汎用的な同等品としての交換はできません。旧式の電圧動作型ELCBは、RCCBでは同様に使用されない保護接地および基準接地の接続を有している場合があります。これらの導体を確認せずにデバイスを交換すると、配線の誤り、隠れた並列経路、または不完全な保護構成が生じる可能性があります。.
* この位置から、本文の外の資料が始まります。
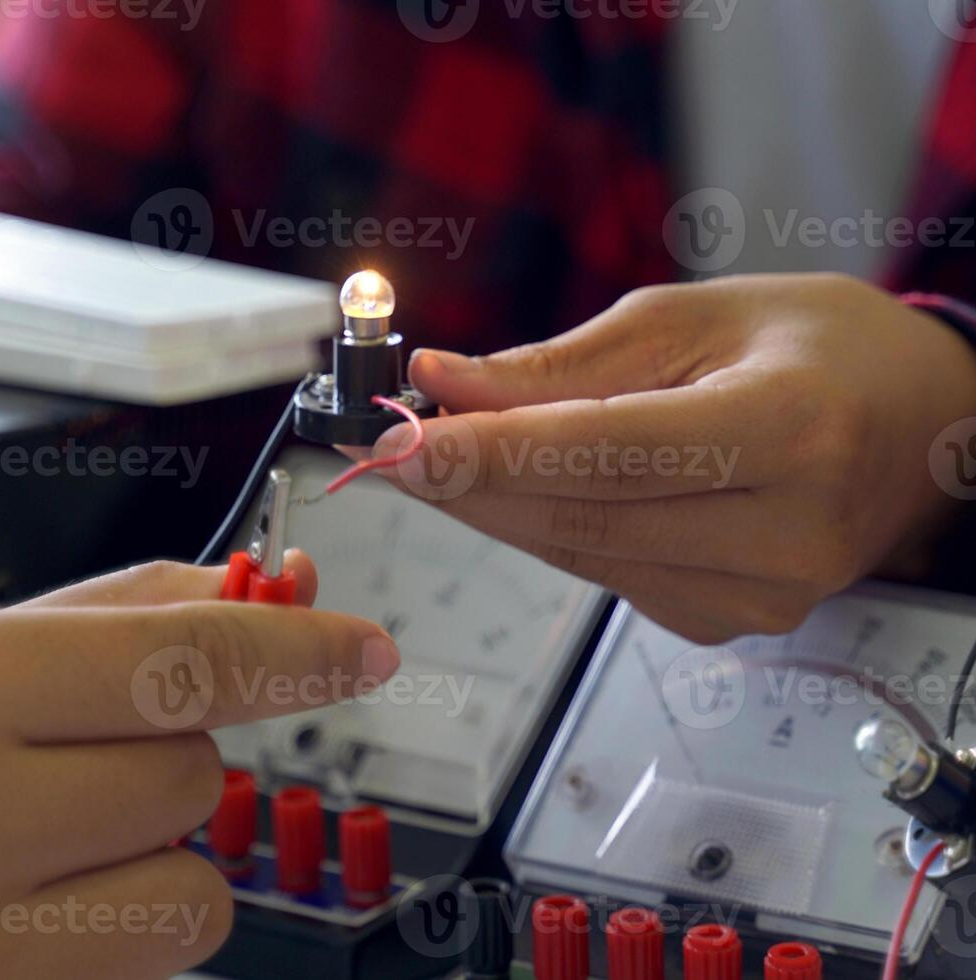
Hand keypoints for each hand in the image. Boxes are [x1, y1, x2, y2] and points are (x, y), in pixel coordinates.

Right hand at [0, 555, 397, 976]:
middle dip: (162, 757)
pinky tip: (20, 907)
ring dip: (153, 857)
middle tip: (64, 756)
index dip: (295, 646)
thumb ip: (105, 617)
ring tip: (46, 843)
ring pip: (191, 892)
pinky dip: (110, 931)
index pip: (186, 659)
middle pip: (195, 778)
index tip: (362, 646)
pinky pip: (135, 972)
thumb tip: (244, 588)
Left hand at [349, 273, 975, 642]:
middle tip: (383, 445)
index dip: (494, 450)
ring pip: (581, 554)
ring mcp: (762, 593)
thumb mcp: (694, 318)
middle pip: (583, 515)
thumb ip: (562, 365)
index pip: (613, 452)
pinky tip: (512, 490)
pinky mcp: (730, 622)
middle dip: (467, 481)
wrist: (918, 427)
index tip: (403, 440)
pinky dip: (545, 529)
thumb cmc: (818, 351)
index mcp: (793, 428)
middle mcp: (786, 530)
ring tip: (429, 457)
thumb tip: (444, 384)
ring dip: (491, 508)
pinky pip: (604, 575)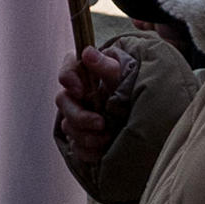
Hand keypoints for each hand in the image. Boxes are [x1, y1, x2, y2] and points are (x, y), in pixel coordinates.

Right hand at [53, 42, 131, 191]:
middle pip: (63, 103)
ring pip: (69, 128)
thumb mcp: (122, 76)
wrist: (142, 113)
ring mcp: (77, 117)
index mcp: (84, 75)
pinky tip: (104, 149)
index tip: (81, 90)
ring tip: (108, 137)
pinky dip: (90, 151)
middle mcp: (75, 95)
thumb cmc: (131, 88)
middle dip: (80, 117)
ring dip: (87, 136)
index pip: (66, 71)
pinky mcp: (82, 138)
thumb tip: (87, 52)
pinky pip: (77, 148)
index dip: (68, 79)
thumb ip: (106, 66)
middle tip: (100, 123)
交換設計においては、少なくとも以下を確認する必要があります:
- 電源および接地構成;;
- 保護導体および等電位ボンディングの導通;;
- 新しいデバイスを通るLおよびNの配線;;
- 極数およびNの開閉要件;;
- 定格電流および上流側の過電流保護;;
- 必要な残留電流のタイプおよび感度、;
- 想定故障電流および短絡協調、;
- 適用される製品規格および地域の承認要件、;
- 設置後の点検および検証。.
端子および極の配置については、専用の RCCB配線図ガイド を教育的背景として使用し、その後、選択したメーカーの指示および地域の配線規則に従ってください。.
技術リファレンス
- IEC 61008-1:2024 — 過電流保護を内蔵しないRCCB
- IEC 62423:2009 — タイプFおよびタイプB残留電流動作保護機器
- インド鉄道 RDSO — 低圧設備における安全性、第2巻
- シンガポールエネルギー市場庁 — 既存のELCBおよびRCCBに関するガイダンス
新しい電流動作型残留電流デバイスが必要な場合は、以下を確認してください。 要求の厳しいB2Bアプリケーション向けに設計されたVIOX RCCB製品群をご覧ください。 また、プロジェクトに必要なモデル固有のデータシート、宣言された規格、および認証の証拠を請求してください。.
電気保護装置の選定および交換は、現地で採用されている規則、メーカーの指示、プロジェクトの計算、および有資格者による点検に従わなければなりません。本記事は、通電中の機器に対する作業を許可するものではありません。.